For nearly the whole congregation, or for all of them, and especially the men and the children, there was a disconnection between the little white clapboard church with its steeple and bell, it observances and forms of worship, and the world's daily life and work. It was as though the building itself, its emptiness between services, contained along with its smells of old paper and stale perfume a solemnity that the people entered into and departed from, quickening it for a few hours a week with the stirrings and smells of living flesh, but could neither inflect with the tone of their daily preoccupations nor transpose into their actual lives. This was a disconnection perhaps exactly coextensive with the disconnection they felt between Heaven and Sycamore, eternity and time. Laura recognized these disconnections in the people because she felt them, and labored over them, in herself.
- Wendell Berry, "A Desirable Woman"
My grandfather was a farmer. Anyone who knew him knew it was his calling. The Lord fashioned him well for it. He approached people as he approached farming: with patience, care, and wisdom. He was the same inside the church and outside of it. He knew how to connect his faith to his daily living. How I wish I could say the same!
Most nights I crawl into bed wearied by the day, eager to find respite in the Word and sweet slumber. Trying with all my might not to think about how miserably I failed at representing Christ. Like Berry's fictitious Laura and the people of Sycamore, I wrestle with infusing my daily preoccupations with worship. Christine Hoover suggests that gospel illiteracy is to blame - knowing the gospel but not how to apply it, understanding what it means for salvation but not for every day. Yes, I think, that's true.

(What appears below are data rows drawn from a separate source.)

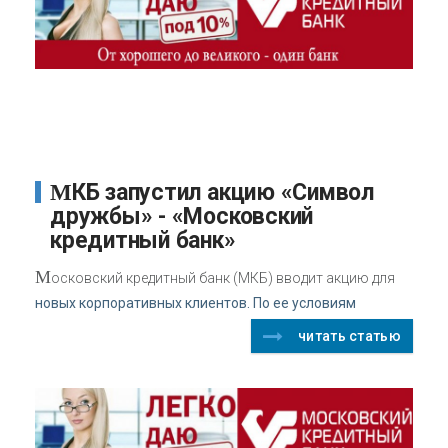
МКБ запустил акцию «Символ
дружбы» - «Московский
кредитный банк»
М
осковский кредитный банк (МКБ) вводит акцию для
новых корпоративных клиентов. По ее условиям
читать статью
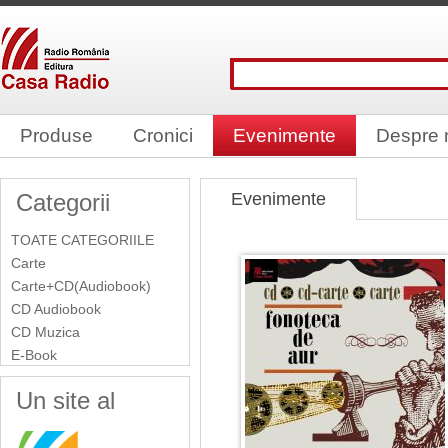
Produse
Cronici
Evenimente
Despre 
Categorii
Evenimente
TOATE CATEGORIILE
Carte
Carte+CD(Audiobook)
CD Audiobook
CD Muzica
E-Book
Un site al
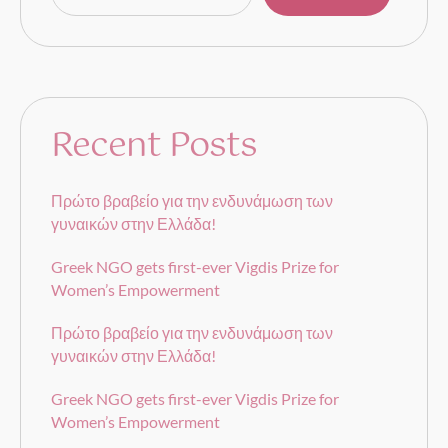
Recent Posts
Πρώτο βραβείο για την ενδυνάμωση των
γυναικών στην Ελλάδα!
Greek NGO gets first-ever Vigdis Prize for
Women’s Empowerment
Πρώτο βραβείο για την ενδυνάμωση των
γυναικών στην Ελλάδα!
Greek NGO gets first-ever Vigdis Prize for
Women’s Empowerment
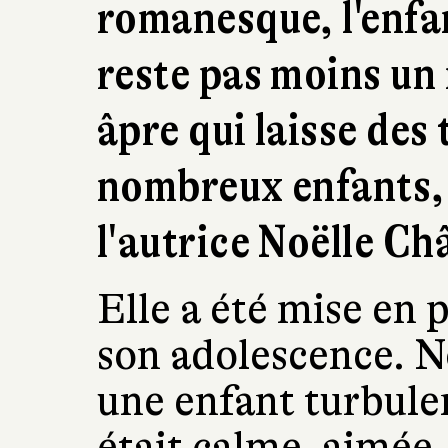
romanesque, l'enfa
reste pas moins un
âpre qui laisse des
nombreux enfants,
l'autrice Noëlle Ch
Elle a été mise en 
son adolescence. No
une enfant turbulent
était calme, aimée,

There's a sadness that comes with knowing my work will not be remembered. Yet acknowledging its futility helps me understand why I close each day feeling overwhelmed by what I didn't accomplish. Checking things off my list is for my own glory (the writer of Ecclesiastes aptly describes it as "vanity"). It is only the work I do "as enabled by and through Christ" that matters (source). Perhaps this is what Paul is referring to in his instruction to the Philippians to work out their salvation (Phil. 2:12). It is in daily work done faithfully and obediently that I acknowledge my helplessness and His sufficiency. It is in that work that I worship.
When I pull back the covers at the end of this day, may I not be tempted to judge it based on my works. May I be able to say that in my work, I worshiped well.